Ordinarily, Ms Logan’s remit would be confined to the HSE’s role in the cases. However, under provisions of the Criminal Justice Act, Minister for Justice Alan Shatter has expanded her authority to include the Garda’s handling of the cases.
Yesterday, Mr Shatter said it was necessary under the legislation to draw up terms of reference for the inquiry and to ensure the terms of reference were “appropriate”.
In a statement, the Department of Justice said this process was now under way and Mr Shatter hoped to finalise the terms of reference and provide Ms Logan with the Garda’s internal reports shortly.
“In the circumstances, it would not be appropriate to make any further comment on what the reports from the Garda Commissioner contain,” the statement added.
The terms of reference are likely to focus on what information was available to State authorities at the time the children were removed from their families; whether childcare laws were properly used; and if there are any recommendations on necessary changes in law or protocols.
Mr Shatter said in recent days the inquiry should also focus on how information regarding both cases ended up being passed to the media.

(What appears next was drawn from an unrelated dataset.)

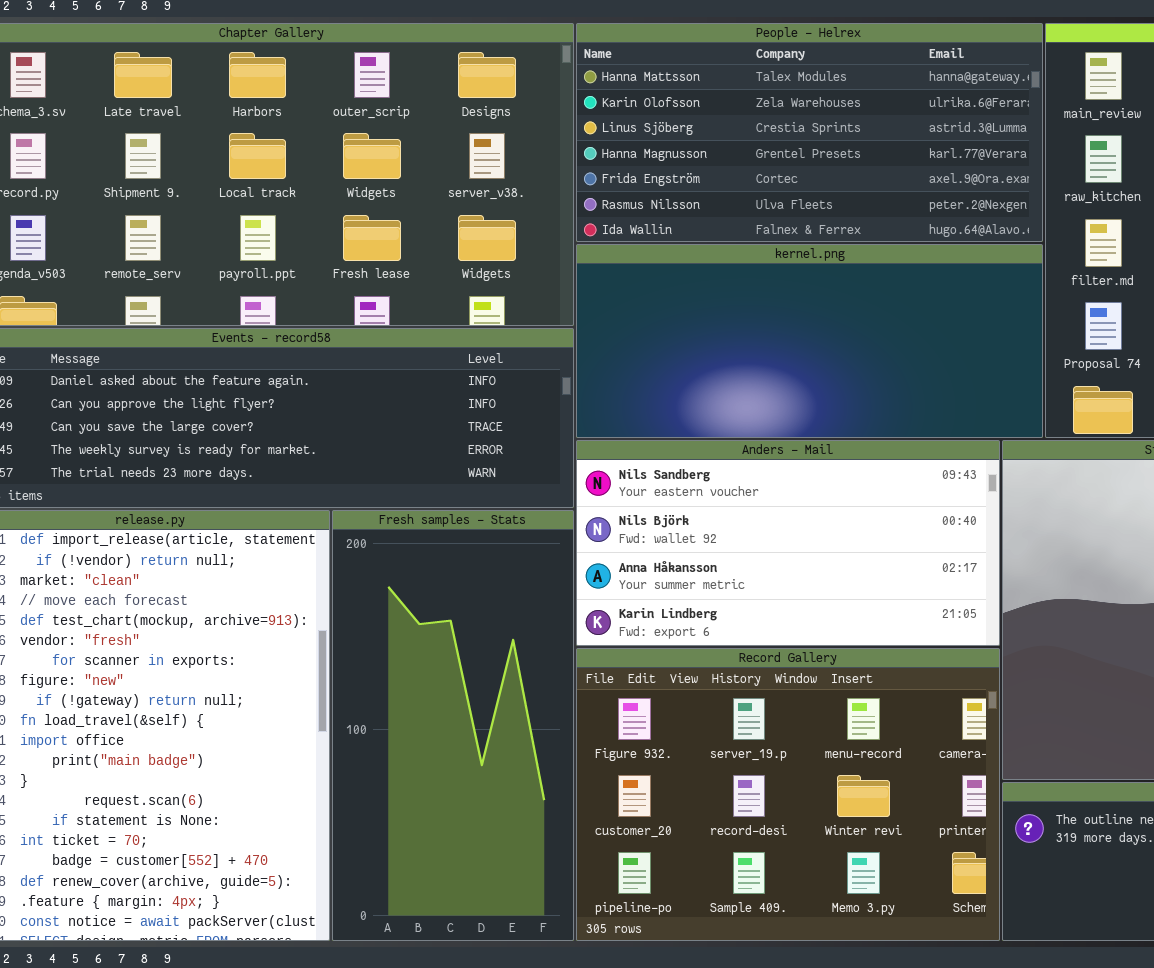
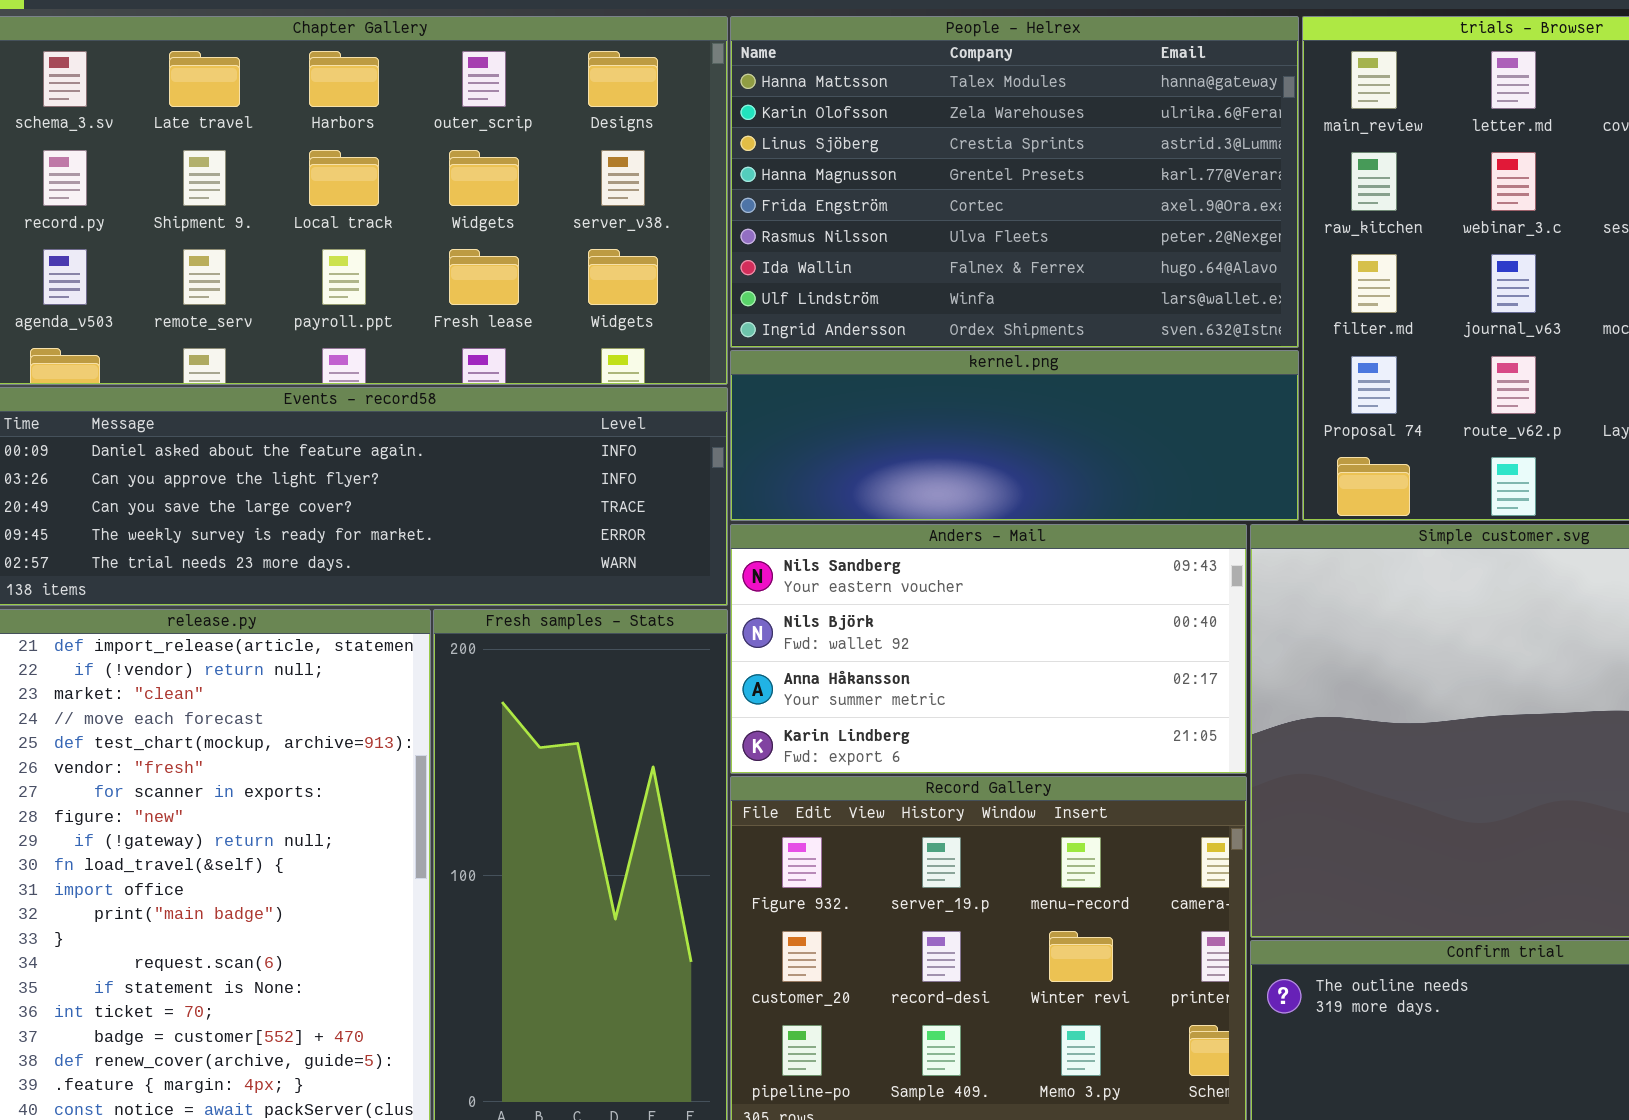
People - Helrex: [576,23,1043,242] -> [730,16,1299,348], resized
kernel.png: [576,244,1043,438] -> [730,350,1299,521], resized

“It is a matter of concern that these matters concerning two children appeared in newspapers in the context of an issue that, under the childcare legislation, should be dealt with confidentially,” he told the Dáil in recent days.
“That is one of the matters that I will be asking the Ombudsman for Children to look into.”
Ms Logan said recently that additional powers to investigate the Garda’s role were necessary to conduct a thorough investigation.
“As always, I intend to conduct an independent, impartial investigation from first principles.
“I will not be rubber-stamping the reports of other agencies.”